About this task >>
Write the next part of the guide to postpartum hormones and hormone therapy that appears below, ahead of the listing, starting right after its final sentence.

Source document >>
============

Navigating Postpartum Hormones: A Guide to Hormone Therapy

Updated: Sep 21




1. The Postpartum Hormonal Rollercoaster

After the arrival of a new baby, a parent’s body undergoes significant hormonal shifts. Let’s break it down:

  • hCG (Human Chorionic Gonadotropin): During the first 48 hours after delivery, hCG levels drop. This hormone, which played a crucial role during pregnancy, starts to decline as the placenta is no longer producing it.

  • Estrogen and Progesterone: These hormones, which surged during pregnancy, also plummet postpartum. Estrogen, in particular, has a profound impact on mood, energy levels, and overall well-being.

  • Oxytocin: Often called the “bonding hormone,” oxytocin remains essential. It facilitates uterine contractions during labor and helps with milk ejection during breastfeeding.

  • Prolactin: This hormone kicks into high gear to support milk production. Breastfeeding parents typically have slightly elevated prolactin levels for several months.

  • Cortisol: The stress hormone gradually declines postpartum, but it can remain elevated if stress levels persist.


2. Postpartum Depression


Postpartum depression (PPD) is a disabling condition that affects at least 5% of birthing parents worldwide. With it comes extreme lethargy and sadness following birth that significantly impairs one's functioning. Although "baby blues" occur after 4 out of 5 births, PPD is more severe and persistent than this common malady (1).


First-line treatments include psychotherapies such as cognitive behavior therapy and interpersonal therapy, as well as SSRI antidepressants. Fluvoxamine, paroxetine, and sertraline are preferred in breastfeeding/chestfeeding patients due to minimal circulating levels found in breastfed infants (1).


One small study found significant improvements in postpartum depression and anxiety with prenatal hypnosis as a prevention, and more study in this area is needed (2).


Because timely psychotherapy may be inaccessible in the weeks following birth, and because antidepressants may cause undesirable side effects, there is an intense interest in other potential therapies for PPD.

============

Listed records >>

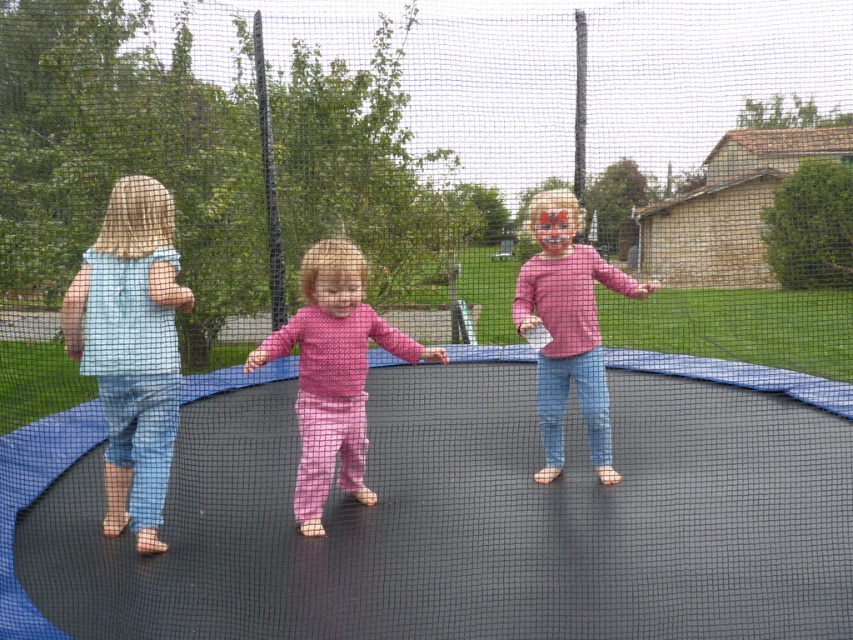
Question: Which of these objects is positioned farthest from the light blue denim jumpsuit at left?

Choices:
 (A) pink matte shirt at center
 (B) pink fabric pants at center

Answer: (A)

Question: Can you confirm if pink fabric pants at center is bigger than pink matte shirt at center?

Choices:
 (A) no
 (B) yes

Answer: (B)

Question: Which object is closer to the camera taking this photo?

Choices:
 (A) light blue denim jumpsuit at left
 (B) pink fabric pants at center
 (C) pink matte shirt at center

Answer: (A)

Question: Is pink fabric pants at center thinner than pink matte shirt at center?

Choices:
 (A) no
 (B) yes

Answer: (A)

Question: Which point is closer to the camera taking this photo?

Choices:
 (A) (560, 426)
 (B) (341, 472)

Answer: (B)

Question: Is light blue denim jumpsuit at left thinner than pink matte shirt at center?

Choices:
 (A) yes
 (B) no

Answer: (A)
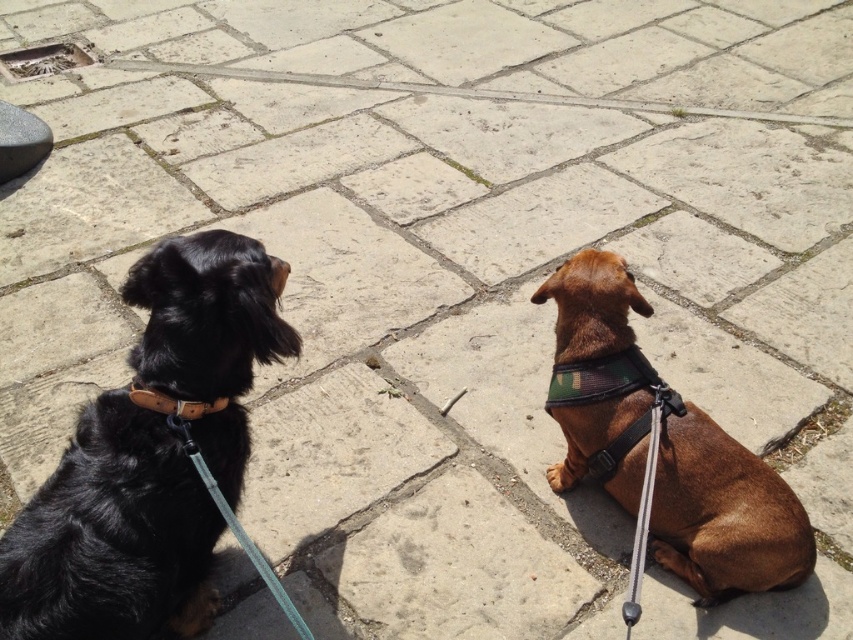
Question: Which object is positioned farthest from the teal fabric leash at lower left?

Choices:
 (A) leather/camel at left
 (B) black leather collar at left
 (C) camouflage fabric neckband at center
 (D) brown matte harness at right

Answer: (D)

Question: Is black leather collar at left thinner than leather/camel at left?

Choices:
 (A) yes
 (B) no

Answer: (B)

Question: Can you confirm if brown matte harness at right is positioned to the right of leather/camel at left?

Choices:
 (A) no
 (B) yes

Answer: (B)

Question: Considering the real-world distances, which object is closest to the teal fabric leash at lower left?

Choices:
 (A) brown matte harness at right
 (B) camouflage fabric neckband at center
 (C) black leather collar at left

Answer: (C)

Question: Which point is closer to the camera?

Choices:
 (A) brown matte harness at right
 (B) leather/camel at left
 (C) black leather collar at left
 (D) camouflage fabric neckband at center

Answer: (C)

Question: Can you confirm if camouflage fabric neckband at center is positioned below teal fabric leash at lower left?

Choices:
 (A) no
 (B) yes

Answer: (A)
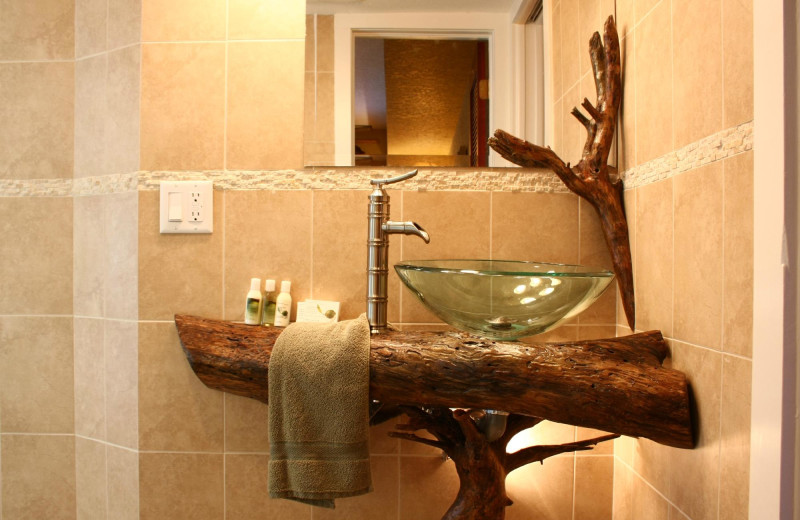
Identify the location of faucet. (418, 227).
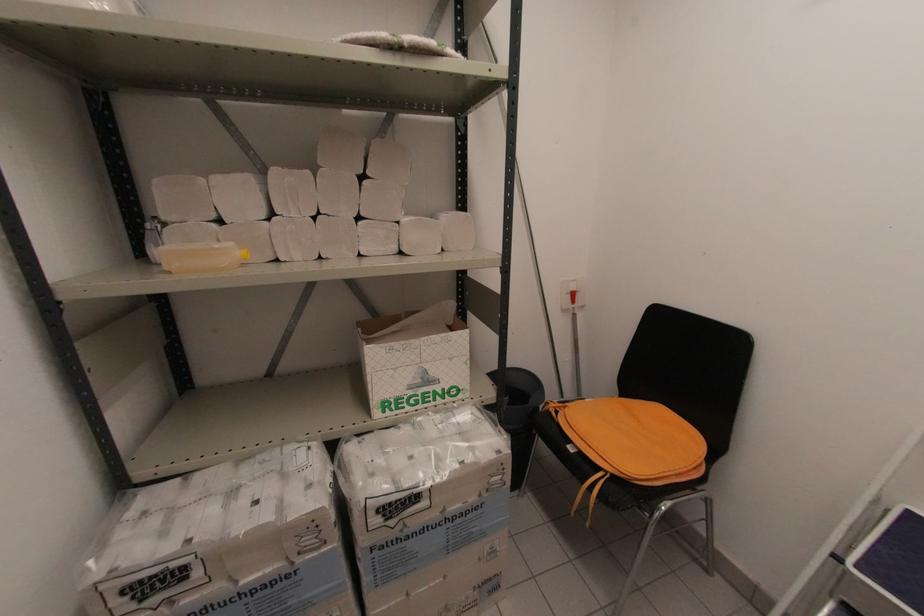
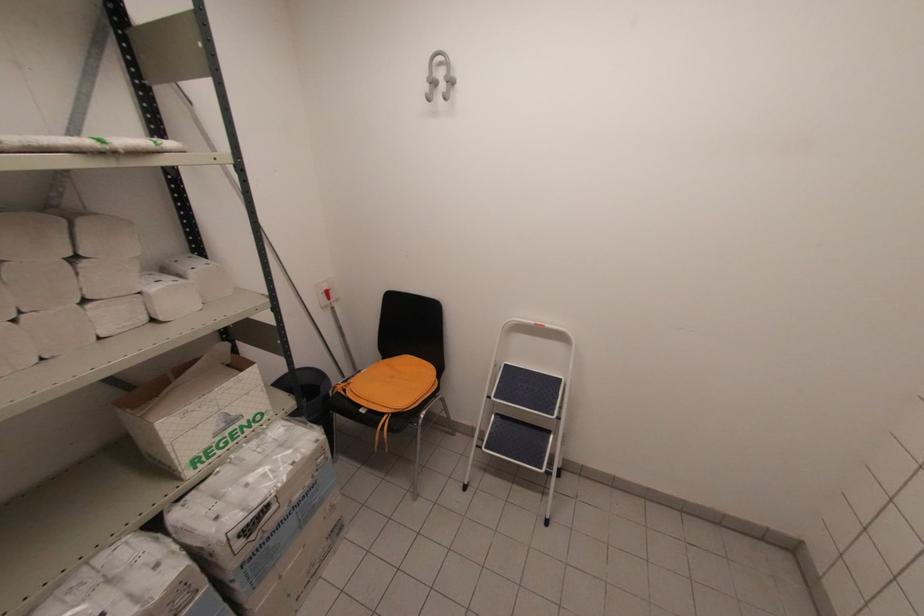
Locate, in the second image, the point that corresponds to pixel 588 400 in the first image.

(362, 371)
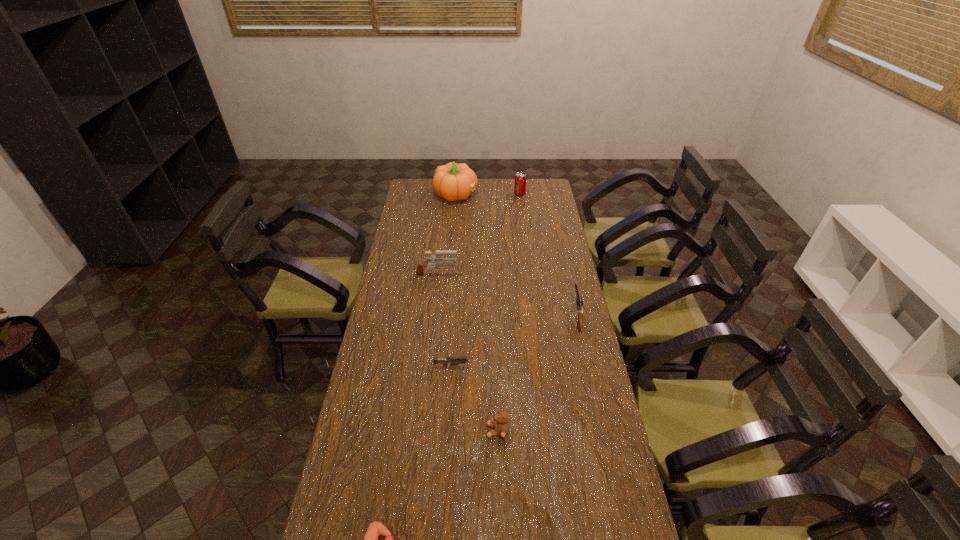
Point out which gun is positioned as the nearest to the pumpkin. Please provide its 2D coordinates. Your answer should be formatted as a tuple, i.e. [(x, y)], where the tuple contains the x and y coordinates of a point satisfying the conditions above.

[(439, 260)]

Identify the location of vacant region that satisfies the following two spatial constraints: 1. along the barrel of the rightmost object; 2. on the carved face of the tallest object. (548, 194).

Locate an element on the screen. Image resolution: width=960 pixels, height=540 pixels. free space that satisfies the following two spatial constraints: 1. along the barrel of the second tallest gun; 2. on the carved face of the tallest object is located at coordinates (548, 194).

Where is `free space that satisfies the following two spatial constraints: 1. on the carved face of the pumpkin; 2. along the barrel of the second farthest gun`? free space that satisfies the following two spatial constraints: 1. on the carved face of the pumpkin; 2. along the barrel of the second farthest gun is located at coordinates point(446,316).

Find the location of `free spot that satisfies the following two spatial constraints: 1. at the barrel end of the third farthest object; 2. along the barrel of the second farthest gun`. free spot that satisfies the following two spatial constraints: 1. at the barrel end of the third farthest object; 2. along the barrel of the second farthest gun is located at coordinates click(x=433, y=316).

Find the location of a particular element. Image resolution: width=960 pixels, height=540 pixels. vacant position in the image that satisfies the following two spatial constraints: 1. at the barrel end of the tallest gun; 2. along the barrel of the fourth farthest object is located at coordinates (433, 316).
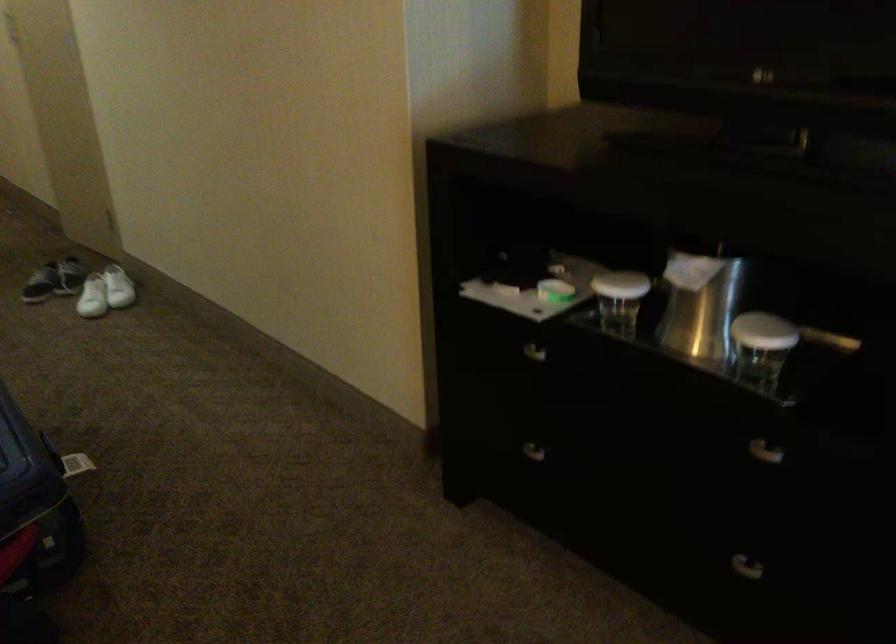
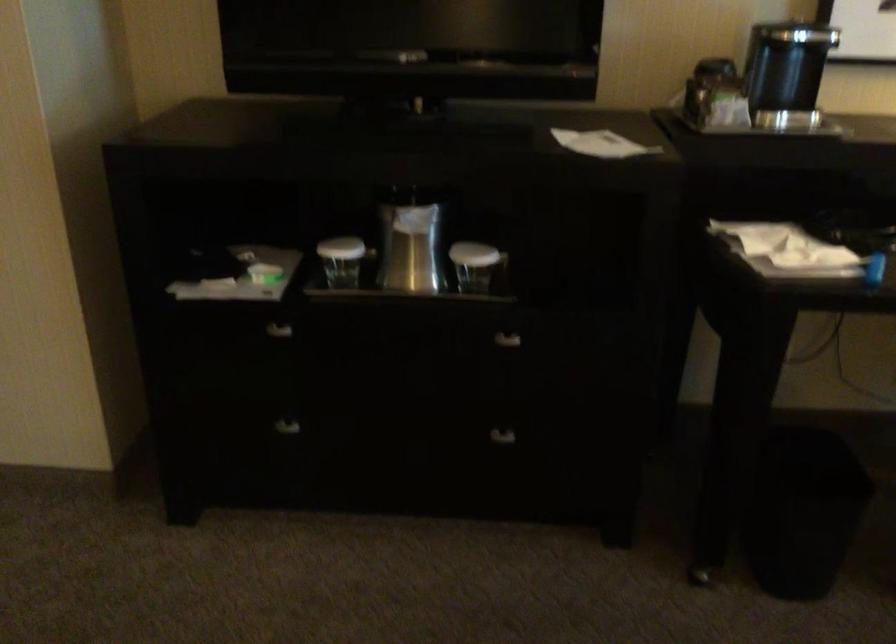
Where in the second image is the point corresponding to point 768,545 from the first image?

(495, 426)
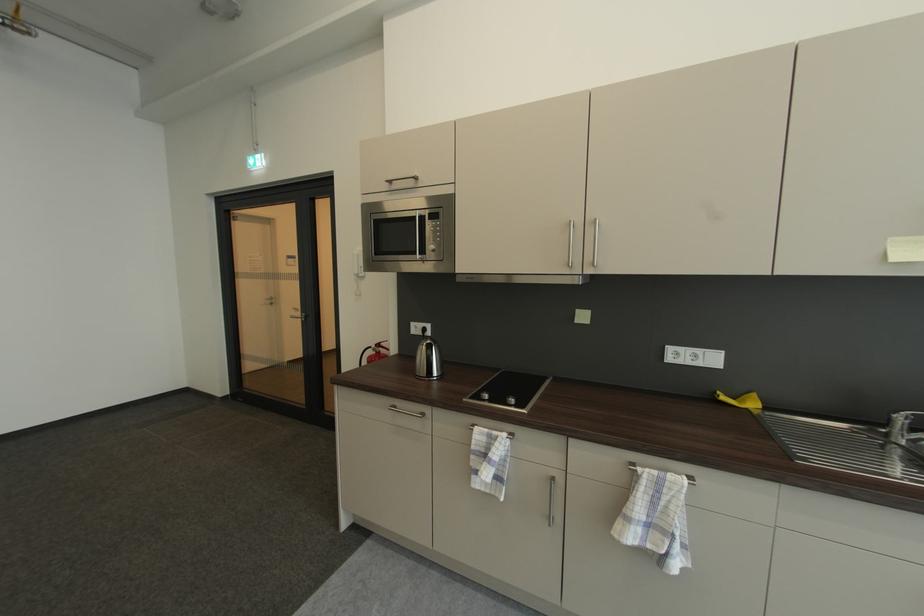
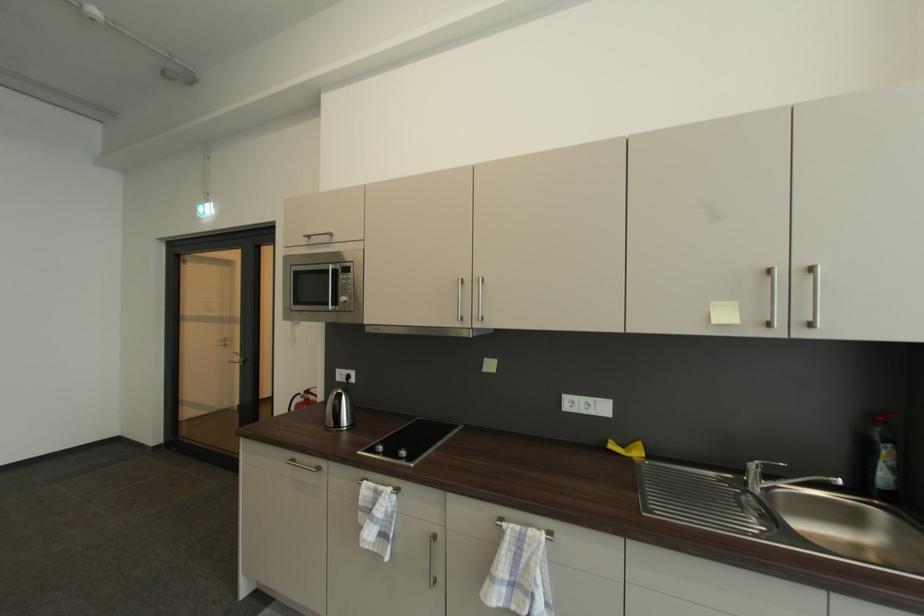
Locate, in the second image, the point that corresponds to pixel 435 353 in the first image.

(344, 403)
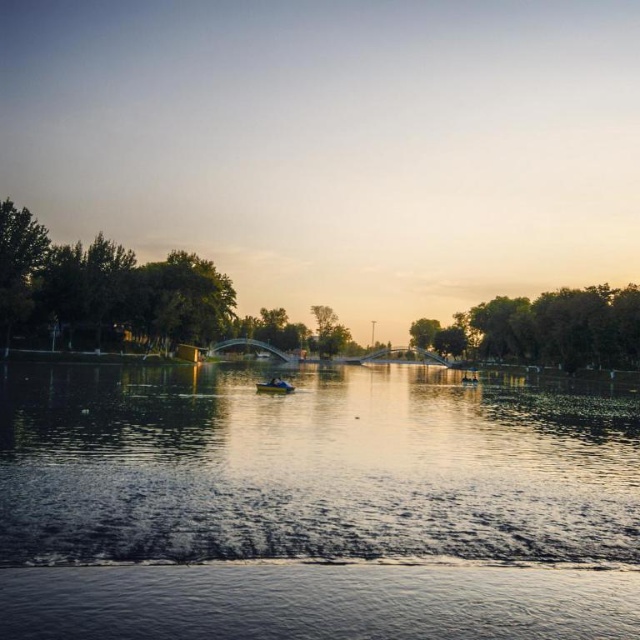
Does green leafy trees at right appear under green leafy tree at left?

============

Response area >>
3. Systemic Hormone Therapy

Estrogen

Systemic estrogen therapy increases estrogen in the bloodstream to a normal level. In the immediate postpartum period, estrogen levels plummet to those seen after menopause, which brings to question whether menopausal hormone therapy (MHT) may be appropriate.


MHT has not historically been used to treat postpartum symptoms, in part because symptoms are often self-limited, and also due to concerns for milk supply. Severe PPD, however, is one circumstance where a trial of MHT may be warranted.


In 2008, a Cochrane review of this method summarized: "Oestrogen therapy may be of modest value for the treatment of severe postpartum depression (3)."


There is also some evidence that estradiol can be used preventatively for PPD.


In one case study, a woman with premature ovarian insufficiency due to Turner syndrome experienced severe postpartum depression that required electroconvulsant therapy. For her second pregnancy, MHT was started preemptively at birth and she did not experience any clinically significant mood disturbances (4).


More research is needed prior to reaching conclusions, including safety trials in breastfeeding/chestfeeding patients. Although studies of high estradiol levels in mouse mothers have found adverse growth in mouse pups, this result has not been replicated in humans. One small study found that natural estradiol levels in human milk were positively correlated with infant growth, while progesterone levels were negatively correlated with infant growth (5,6). Therefore, administration of MHT must be carefully considered.


A "conceptual update" written in August 2024 finds that PPD can be predicted by epigenetic alterations in estrogen-responsive genes, yet finds no effective estrogen-based therapies to date (7).


Progesterone

The Cochrane review cited above discussed uncontrolled studies from the 1980s showing benefits of bio-identical progesterone used preventatively for PPD, but warned against the use of synthetic progestins, which were found to make mood worse (3).


Two neuroactive steroid medications, brexanolone and zuranolone, are analogs of a progesterone metabolite named allopregnanolone. These act on the GABA receptors in the brain and have been FDA approved to treat PPD as of 2023.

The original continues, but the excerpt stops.